The four founders who exited Sequoia India had long and deep relationships with many companies which are pretty successful today. After their exit, how have you managed to stabilise the operations?

We have been as steady as ever. We have not felt any vacuum after their exit. They wanted to do public investments and so they exited. They are still on the Boards of around 5-8 companies and they will continue to be on them until an exit happens. It is no doubt that we rely heavily on relationships in this business, but relationships are built as well. Last year (2011) was one of the busiest for us as we invested around $200 million.

Sequoia has been investing in India for nearly a decade and how different is the scenario today?

The situation today is indeed very different. Let me answer this differently for venture and growth. The venture market is seeing a lot of activity. You obviously know about the e-commerce boom (or bust depending on which side of the category you are on) that overheated the venture markets last year. Investors are a lot more cautious this year and e-commerce companies have been finding it quite tough to raise future rounds of financing.

The growth market is a tougher space to be in. A combination of lack of interest in core growth sectors like infrastructure coupled with a surprising reluctance by entrepreneurs to dilute equity to raise money has slowed deal flow in the growth space. The public markets have also not been kind to companies wanting to raise money and we all know that numerous companies have filed for IPO last year only to postpone their plans thanks to the market. We continue to look at the technology and consumer sectors as the two large pillars of our investment strategy in India and believe that we will continue to find high quality investments in these verticals.

And am sure exits from investments are becoming much more Herculean?

Yes, exits from investments has been a challenge for most investment firms in India. Firstly, as you know, the M&A market has been sluggish though it is showing signs of finally starting to kick on. The IPO market—which is the standard liquidly option for most companies—has been almost stagnant. At Sequoia Capital, we take a long term view and the life of our funds is upto 12 years. Hence we are under no pressure to create artificial exit scenarios in our companies. We constantly work with our portfolio companies and work towards an exit when a window comes by.

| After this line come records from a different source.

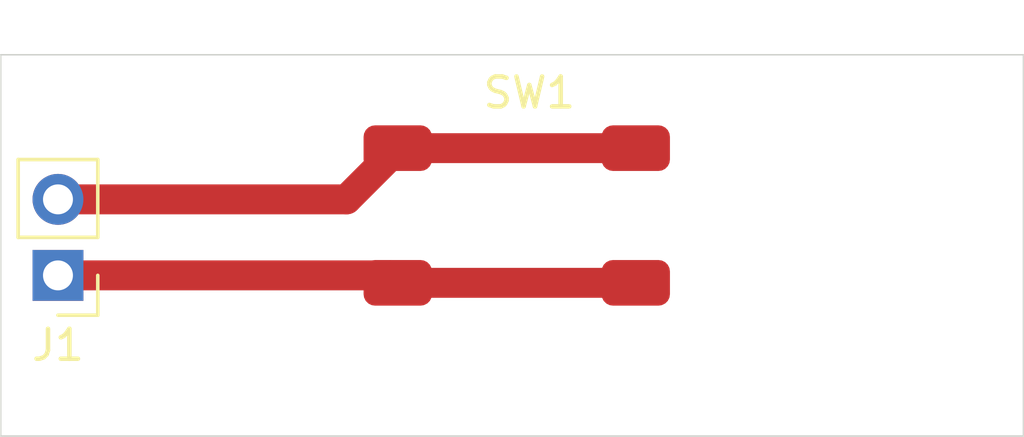
<source format=kicad_pcb>
(kicad_pcb (version 20211014) (generator pcbnew)

  (general
    (thickness 1.6)
  )

  (paper "A4")
  (layers
    (0 "F.Cu" signal)
    (31 "B.Cu" signal)
    (32 "B.Adhes" user "B.Adhesive")
    (33 "F.Adhes" user "F.Adhesive")
    (34 "B.Paste" user)
    (35 "F.Paste" user)
    (36 "B.SilkS" user "B.Silkscreen")
    (37 "F.SilkS" user "F.Silkscreen")
    (38 "B.Mask" user)
    (39 "F.Mask" user)
    (40 "Dwgs.User" user "User.Drawings")
    (41 "Cmts.User" user "User.Comments")
    (42 "Eco1.User" user "User.Eco1")
    (43 "Eco2.User" user "User.Eco2")
    (44 "Edge.Cuts" user)
    (45 "Margin" user)
    (46 "B.CrtYd" user "B.Courtyard")
    (47 "F.CrtYd" user "F.Courtyard")
    (48 "B.Fab" user)
    (49 "F.Fab" user)
    (50 "User.1" user)
    (51 "User.2" user)
    (52 "User.3" user)
    (53 "User.4" user)
    (54 "User.5" user)
    (55 "User.6" user)
    (56 "User.7" user)
    (57 "User.8" user)
    (58 "User.9" user)
  )

  (setup
    (pad_to_mask_clearance 0)
    (pcbplotparams
      (layerselection 0x00010fc_ffffffff)
      (disableapertmacros false)
      (usegerberextensions true)
      (usegerberattributes true)
      (usegerberadvancedattributes false)
      (creategerberjobfile false)
      (svguseinch false)
      (svgprecision 6)
      (excludeedgelayer true)
      (plotframeref false)
      (viasonmask false)
      (mode 1)
      (useauxorigin false)
      (hpglpennumber 1)
      (hpglpenspeed 20)
      (hpglpendiameter 15.000000)
      (dxfpolygonmode true)
      (dxfimperialunits true)
      (dxfusepcbnewfont true)
      (psnegative false)
      (psa4output false)
      (plotreference true)
      (plotvalue false)
      (plotinvisibletext false)
      (sketchpadsonfab false)
      (subtractmaskfromsilk true)
      (outputformat 1)
      (mirror false)
      (drillshape 0)
      (scaleselection 1)
      (outputdirectory "GERBERSButton/")
    )
  )

  (net 0 "")
  (net 1 "Net-(J1-Pad1)")
  (net 2 "Net-(J1-Pad2)")

  (footprint "Connector_PinHeader_2.54mm:PinHeader_1x02_P2.54mm_Vertical" (layer "F.Cu") (at 121.412 58.933 180))

  (footprint "CheshBits:Jaycar SMD Tactical switch" (layer "F.Cu") (at 137.466 49.982))

  (gr_rect (start 119.5 51.562) (end 153.67 64.3) (layer "Edge.Cuts") (width 0.05) (fill none) (tstamp fe36219f-13f1-47e3-b06a-60e954519022))

  (segment (start 132.766 59.182) (end 140.716 59.182) (width 1) (layer "F.Cu") (net 1) (tstamp 92cf77ff-2aa4-4784-b6d0-b24eaca3b5ec))
  (segment (start 121.412 58.933) (end 132.517 58.933) (width 1) (layer "F.Cu") (net 1) (tstamp bfbeffb2-6fad-42b6-b06e-7be468d15a7a))
  (segment (start 132.517 58.933) (end 132.766 59.182) (width 1) (layer "F.Cu") (net 1) (tstamp cee3e65c-2cc2-4e49-9f6b-e8835e6f087d))
  (segment (start 121.412 56.393) (end 131.055 56.393) (width 1) (layer "F.Cu") (net 2) (tstamp 7faf465e-71b9-47fa-89a0-492be52e0954))
  (segment (start 131.055 56.393) (end 132.766 54.682) (width 1) (layer "F.Cu") (net 2) (tstamp 83cd8639-2691-41af-919f-9af7e74584ad))
  (segment (start 132.766 54.682) (end 140.716 54.682) (width 1) (layer "F.Cu") (net 2) (tstamp ea89d189-d33d-42f9-96c9-85c6006f4cd8))

)

</source>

Sequoia India has been investing from three funds with a total corpus of $1.4 billion and with the kind of pace you are investing in… wont you require to raise a new fund?

We still have got around $300-400 million left from the corpus. One is a venture capital fund and there are two growth funds. We will start raising a new India focussed fund sometime next year. We have not decided yet on the corpus. But what we have decided is to have a single structure from a multiple fund structure. The same fund will do venture as well as growth equity investments. What we have witnessed is that the same companies which we make venture investments, may require growth stage funds and we are best suited in doing multiple rounds in such scenarios.

During the past 18 months, there has been a sudden spurt in the number of venture funds in India doing a number of deals with some doing one deal a week. How is that aggressiveness altering the scenario?

Each fund has their own approach… some take the approach of reading into the macro-environment and taking many bets, while others chose to select and pick few companies. What we are seeing that the ecosystem is competitive and its certainly maturing for early stage companies.

While you are sharply focused on private equity deals, aren’t you missing out the public market deals?

It is not that we do not do public market deals. We have a small universe of companies which we like and if the price comes to attractive levels, we buy into them. And even in this, we take long term views. With respect to the PIPE (public investment in private equity) deals, the opportunities during the recent past has been coming down as more companies are opting for QIPs, as it is a more attractive structure.